Exercise instructions: Check each line of the data below for the string "round". Then give the number of lines that have it, without anything else.
*** Opening of Data provided ***
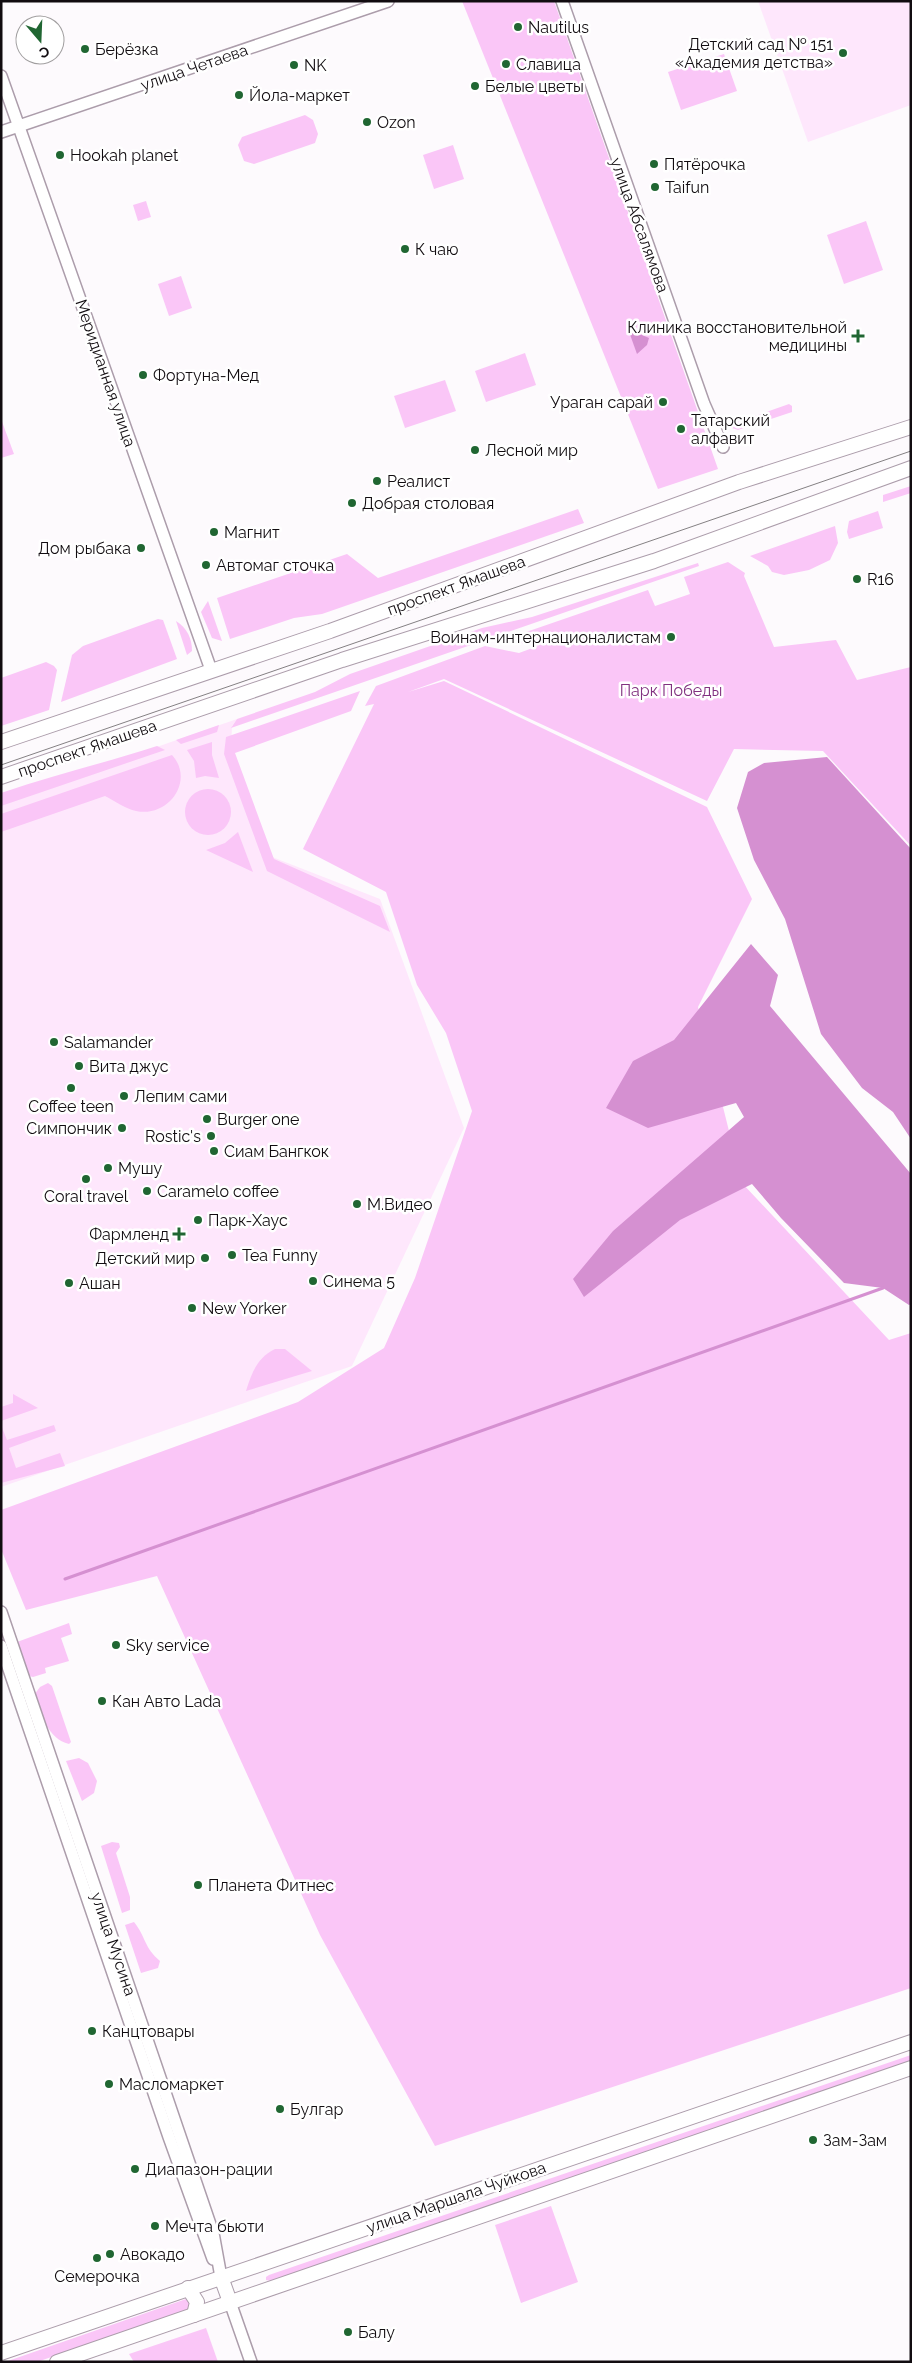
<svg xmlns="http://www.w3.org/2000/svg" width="912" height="2363" font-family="Raleway,sans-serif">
  <rect width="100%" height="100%" fill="#fdfafd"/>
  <g fill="#fee7fc">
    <polygon points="758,1 911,1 911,105 808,142"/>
    <polygon points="237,719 232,726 231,753 267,855 380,899 464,1128 352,1366 1,1487 1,794 105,765"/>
  </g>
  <g fill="#fac6f7">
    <polygon points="462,1 554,1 718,469 658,489"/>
    <polygon points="724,54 737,91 681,110 668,72"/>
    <polygon points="305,115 313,120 318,134 315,143 254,164 244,161 238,145 242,137"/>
    <polygon points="453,145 464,179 434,189 423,155"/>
    <polygon points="146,201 151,217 138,221 133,205"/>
    <polygon points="866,221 883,270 844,284 827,235"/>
    <polygon points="181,276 192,308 169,316 158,284"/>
    <polygon points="525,353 536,385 486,402 475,371"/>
    <polygon points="445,380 456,411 405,428 394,396"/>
    <polygon points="789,404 792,406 792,412 738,430 732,428 735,423"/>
    <polygon points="1,419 14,454 1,458"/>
    <polygon points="911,486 911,493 883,502 883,495"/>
    <polygon points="578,509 584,523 322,614 294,618 230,639 217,598 347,554 378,578"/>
    <polygon points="878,511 883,528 849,539 847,532 849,521"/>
    <polygon points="835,526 838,543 830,560 809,570 784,575 772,572 768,566 750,556"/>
    <polygon points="728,562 745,573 744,576 774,647 836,640 857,680 911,667 911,846 823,751 734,749 707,801 444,679 408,692 444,681 707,807 752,899 698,1007 742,1183 889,1340 911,1333 911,1988 435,2146 320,1935 157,1576 26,1610 1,1549 1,1510 298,1402 384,1348 415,1278 472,1111 446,1033 417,985 386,892 303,849 374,704 365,706 376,686 485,646 519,653 538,646 503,640 648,590 655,606 690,594 684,577"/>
    <polygon points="698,563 699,566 231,728 237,719 315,692 350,674 482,628 532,617"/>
    <polygon points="208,601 222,641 212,638 201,612"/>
    <polygon points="158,619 163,620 177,659 61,702 72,655 83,646"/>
    <path d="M176,621C187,628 192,638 192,651L187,655Z"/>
    <polygon points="46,662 54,666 57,670 49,710 1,726 1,678"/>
    <polygon points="360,691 351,711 235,753 274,859 380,906 390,932 267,871 224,754 226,737"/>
    <polygon points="219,725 217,732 181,744 176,740"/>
    <polygon points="212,742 212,755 219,778 205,776 196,778 194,761 187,750"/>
    <path d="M157,746L165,750L1,806V793C53,775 105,763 157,746Z"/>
    <path d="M172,755C195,780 169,818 136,811C126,809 115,801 105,796L1,832V814Z"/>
    <circle cx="208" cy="812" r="23"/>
    <polygon points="238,832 253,872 206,850 225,843"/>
    <path d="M275,1349H285L312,1371L246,1391C252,1372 257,1358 275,1349Z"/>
    <polygon points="13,1394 38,1408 1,1421 1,1407 13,1403"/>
    <polygon points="1,1425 7,1440 54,1425 56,1431 9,1448 16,1468 60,1453 65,1466 1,1483"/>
    <polygon points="69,1623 72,1634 61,1638 69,1661 45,1668 46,1673 33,1677 29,1676 17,1646 17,1642"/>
    <path d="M48,1683L52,1686L71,1742L69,1744C48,1739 40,1713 34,1695L40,1687Z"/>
    <polygon points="79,1758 88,1763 97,1781 94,1793 82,1801 66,1761"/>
    <polygon points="112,1842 119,1843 120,1847 116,1853 130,1897 130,1910 122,1913 101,1846"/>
    <path d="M134,1922C146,1937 144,1948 160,1961L158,1968L141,1973L125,1925Z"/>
    <polygon points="911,2055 911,2061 271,2281 266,2280 266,2277 269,2275"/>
    <polygon points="551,2206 578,2282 521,2303 495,2225"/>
    <polygon points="186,2299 191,2303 189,2309 37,2362 5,2362"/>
    <polygon points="206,2328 218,2362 134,2362 129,2354"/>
  </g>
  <g fill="#d590d1">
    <polygon points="628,329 649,338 647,345 637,354"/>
    <polygon points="827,757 911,849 911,1139 893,1112 862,1088 821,1034 785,919 754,860 737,808 748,772 764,763"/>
    <polygon points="751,944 778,975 770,1006 911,1174 911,1304 909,1305 883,1288 844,1283 781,1218 752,1184 680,1220 584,1297 573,1279 613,1231 744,1117 736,1103 648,1128 606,1108 633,1061 674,1040"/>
  </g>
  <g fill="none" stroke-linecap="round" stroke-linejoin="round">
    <polyline stroke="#d590d1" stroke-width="3" points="65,1579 883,1288"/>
    <g stroke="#ac9dab" stroke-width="14">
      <g id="minor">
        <polyline points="562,1 704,404 723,447"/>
        <polyline points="1,76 211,670"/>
        <polyline points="1,132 388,1"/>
        <polyline points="1,1612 213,2233 221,2277"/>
        <polyline points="1,1646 169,2137 213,2259"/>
        <polyline points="230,2302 251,2362"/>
      </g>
    </g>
    <g stroke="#ac9dab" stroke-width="16">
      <g id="major">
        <polyline points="1,742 330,631 739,482 911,427"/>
        <polyline points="1,777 342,660 654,561 911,468"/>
        <polyline points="221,2277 230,2302"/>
        <polyline points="188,2288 197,2302 194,2315"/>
        <polyline points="1,2353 911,2042"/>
        <polyline points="57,2362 911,2068"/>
      </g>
    </g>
    <use href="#minor" stroke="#fff" stroke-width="11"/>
    <use href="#major" stroke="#fff" stroke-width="14"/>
    <polyline stroke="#848083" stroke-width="1" points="1,765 911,451"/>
  </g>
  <g fill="#206632" stroke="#fff" stroke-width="2">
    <circle cx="518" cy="27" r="5"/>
    <circle cx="85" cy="49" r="5"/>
    <circle cx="843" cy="53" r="5"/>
    <circle cx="506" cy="64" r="5"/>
    <circle cx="294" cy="65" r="5"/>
    <circle cx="475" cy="86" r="5"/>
    <circle cx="239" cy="95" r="5"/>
    <circle cx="367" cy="122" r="5"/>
    <circle cx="60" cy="155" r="5"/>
    <circle cx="654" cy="164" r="5"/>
    <circle cx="655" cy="187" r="5"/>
    <circle cx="405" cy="249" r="5"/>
    <path d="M855.5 328.5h5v5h5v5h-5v5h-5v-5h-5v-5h5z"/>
    <circle cx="143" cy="375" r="5"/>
    <circle cx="663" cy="402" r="5"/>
    <circle cx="681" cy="429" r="5"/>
    <circle cx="475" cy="450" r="5"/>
    <circle cx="377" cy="481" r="5"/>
    <circle cx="352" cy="503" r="5"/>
    <circle cx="214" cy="532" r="5"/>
    <circle cx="141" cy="548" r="5"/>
    <circle cx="206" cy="565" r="5"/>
    <circle cx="857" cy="579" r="5"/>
    <circle cx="671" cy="637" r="5"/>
    <circle cx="54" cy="1042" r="5"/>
    <circle cx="79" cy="1066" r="5"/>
    <circle cx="71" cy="1088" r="5"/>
    <circle cx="124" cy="1096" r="5"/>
    <circle cx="207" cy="1119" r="5"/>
    <circle cx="122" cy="1128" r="5"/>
    <circle cx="211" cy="1136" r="5"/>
    <circle cx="214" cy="1151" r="5"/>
    <circle cx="108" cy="1168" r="5"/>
    <circle cx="86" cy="1179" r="5"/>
    <circle cx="147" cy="1191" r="5"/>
    <circle cx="357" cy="1204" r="5"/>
    <circle cx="198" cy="1220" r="5"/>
    <path d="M176.5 1226.5h5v5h5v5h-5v5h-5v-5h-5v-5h5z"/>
    <circle cx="232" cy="1255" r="5"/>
    <circle cx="205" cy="1258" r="5"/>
    <circle cx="313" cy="1281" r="5"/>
    <circle cx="69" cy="1283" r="5"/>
    <circle cx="192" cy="1308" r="5"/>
    <circle cx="116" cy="1645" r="5"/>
    <circle cx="102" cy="1701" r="5"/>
    <circle cx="198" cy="1885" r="5"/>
    <circle cx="92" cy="2031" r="5"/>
    <circle cx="109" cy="2084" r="5"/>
    <circle cx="280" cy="2109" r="5"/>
    <circle cx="813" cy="2140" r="5"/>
    <circle cx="135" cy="2169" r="5"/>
    <circle cx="155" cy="2226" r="5"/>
    <circle cx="110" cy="2254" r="5"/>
    <circle cx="97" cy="2258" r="5"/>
    <circle cx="348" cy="2332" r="5"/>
  </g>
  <g text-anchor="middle" stroke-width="5" stroke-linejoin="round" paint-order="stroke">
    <g font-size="16" fill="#110c10" stroke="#fff" text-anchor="start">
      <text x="528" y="33">Nautilus</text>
      <text x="833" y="50" text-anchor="end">Детский сад № 151<tspan x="833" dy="18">«Академия детства»</tspan></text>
      <text x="95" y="55">Берёзка</text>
      <text x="516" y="70">Славица</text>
      <text x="304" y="71">NK</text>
      <text x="485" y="92">Белые цветы</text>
      <text x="249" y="101">Йола-маркет</text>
      <text x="377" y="128">Ozon</text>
      <text x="70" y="161">Hookah planet</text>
      <text x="664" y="170">Пятёрочка</text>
      <text x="665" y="193">Taifun</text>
      <text x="415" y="255">К чаю</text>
      <text x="847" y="333" text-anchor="end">Клиника восстановительной<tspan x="847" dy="18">медицины</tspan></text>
      <text x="153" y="381">Фортуна-Мед</text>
      <text x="653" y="408" text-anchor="end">Ураган сарай</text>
      <text x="691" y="426">Татарский<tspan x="691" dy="18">алфавит</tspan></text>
      <text x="485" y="456">Лесной мир</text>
      <text x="387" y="487">Реалист</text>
      <text x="362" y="509">Добрая столовая</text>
      <text x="224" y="538">Магнит</text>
      <text x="131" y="554" text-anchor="end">Дом рыбака</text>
      <text x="216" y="571">Автомаг сточка</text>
      <text x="867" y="585">R16</text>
      <text x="661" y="643" text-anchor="end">Воинам-интернационалистам</text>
      <text x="64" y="1048">Salamander</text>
      <text x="89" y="1072">Вита джус</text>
      <text x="134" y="1102">Лепим сами</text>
      <text x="71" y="1112" text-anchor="middle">Coffee teen</text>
      <text x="217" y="1125">Burger one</text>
      <text x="112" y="1134" text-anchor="end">Симпончик</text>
      <text x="201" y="1142" text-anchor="end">Rostiс's</text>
      <text x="224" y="1157">Сиам Бангкок</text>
      <text x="118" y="1174">Мушу</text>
      <text x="157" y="1197">Caramelo coffee</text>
      <text x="86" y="1202" text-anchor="middle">Coral travel</text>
      <text x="367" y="1210">М.Видео</text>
      <text x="208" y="1226">Парк-Хаус</text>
      <text x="169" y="1240" text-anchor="end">Фармленд</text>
      <text x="242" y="1261">Tea Funny</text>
      <text x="195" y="1264" text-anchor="end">Детский мир</text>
      <text x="323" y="1287">Синема 5</text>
      <text x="79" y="1289">Ашан</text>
      <text x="202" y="1314">New Yorker</text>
      <text x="126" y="1651">Sky service</text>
      <text x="112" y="1707">Кан Авто Lada</text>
      <text x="208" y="1891">Планета Фитнес</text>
      <text x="102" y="2037">Канцтовары</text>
      <text x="119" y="2090">Масломаркет</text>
      <text x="290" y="2115">Булгар</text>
      <text x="823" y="2146">Зам-Зам</text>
      <text x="145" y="2175">Диапазон-рации</text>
      <text x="165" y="2232">Мечта бьюти</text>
      <text x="120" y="2260">Авокадо</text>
      <text x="97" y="2282" text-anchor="middle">Семерочка</text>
      <text x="358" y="2338">Балу</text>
    </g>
    <g font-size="16" fill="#110c10" stroke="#fff">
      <text transform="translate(194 67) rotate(-19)" y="6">улица Четаева</text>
      <text transform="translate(640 225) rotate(70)" y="6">улица Абсалямова</text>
      <text transform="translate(106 373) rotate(71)" y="6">Меридианная улица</text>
      <text transform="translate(456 585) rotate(-20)" y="6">проспект Ямашева</text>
      <text transform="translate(87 748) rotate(-19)" y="6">проспект Ямашева</text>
      <text transform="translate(114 1944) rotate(71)" y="6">улица Мусина</text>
      <text transform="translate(456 2197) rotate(-19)" y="6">улица Маршала Чуйкова</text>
    </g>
    <g font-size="16" fill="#823180" stroke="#fff">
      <text x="671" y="696">Парк Победы</text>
    </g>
  </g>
  <rect width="912" height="2363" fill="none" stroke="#110c10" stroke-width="5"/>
  <g transform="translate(40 40) rotate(161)"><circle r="24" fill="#ffffff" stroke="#a09e9f"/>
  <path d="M0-4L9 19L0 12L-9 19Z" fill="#206632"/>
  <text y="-8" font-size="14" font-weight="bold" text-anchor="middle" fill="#110c10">С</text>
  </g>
</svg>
*** Close of Data provided ***
Response below: 2